Bill Camp was outstanding, and Sarsgaard was a perfect foil.
The best part about the Nico DG actor is, here i'll copy / paste:
In “The Witness,” we finally see newly elected chief prosecutor Nico question a witness: Detective Rigo, who previously had been aligned with Rusty and who now must speak to his behavior when he was entrusted with Carolyn’s case, before he became the primary suspect in her murder. Fagbenle lets Nico’s voice drip with sarcasm and contempt as he mocks Rigo’s decision-making and digs into her ethical reaction to Rusty offering a felon early release in exchange for potential information about Carolyn’s death. With “Did you take issue with this attempted bribe?

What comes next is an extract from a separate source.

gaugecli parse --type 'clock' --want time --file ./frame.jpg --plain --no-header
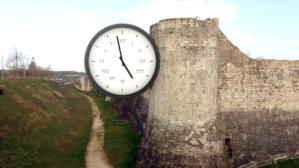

Did you take issue with this approach?”, Nico makes
issue lively and mellifluous, even as he goes in for the kill.
The word is only two syllables, but Fagbenle elongates it. Miraculously, he simultaneously gives it a long
s sound and a shushing hiss, as if Nico started out saying
issue the British way and then changed it midway through to the American pronunciation. It’s like Sir Hiss from
Robin Hood trying to go incognito Stateside, which isn’t that far off given that Fagbenle is an Englishman playing a Chicagoan. But the actor has played a Windy City resident before —
President Barack Obama, actually, in the miniseries
The First Lady — and
absolutely nailed Obama’s unique cadence. As Nico, Fagbenle is doing something totally different, something weirder and more free-flowing, less connected to Chicago’s distinct accent and more born out of stagy arrogance and shifty cosmopolitanism. His
issue being so divorced from any one specific linguistic origin isn’t a mistake, but a way to signal Nico’s cartoon-villain qualities. (The
Ghostbusters EPA inspector obsessed with upholding bureaucracy was a vocal inspiration,
Fagbenle says.) He’s a jerk, and Fagbenle is having a blast using his voice to communicate that.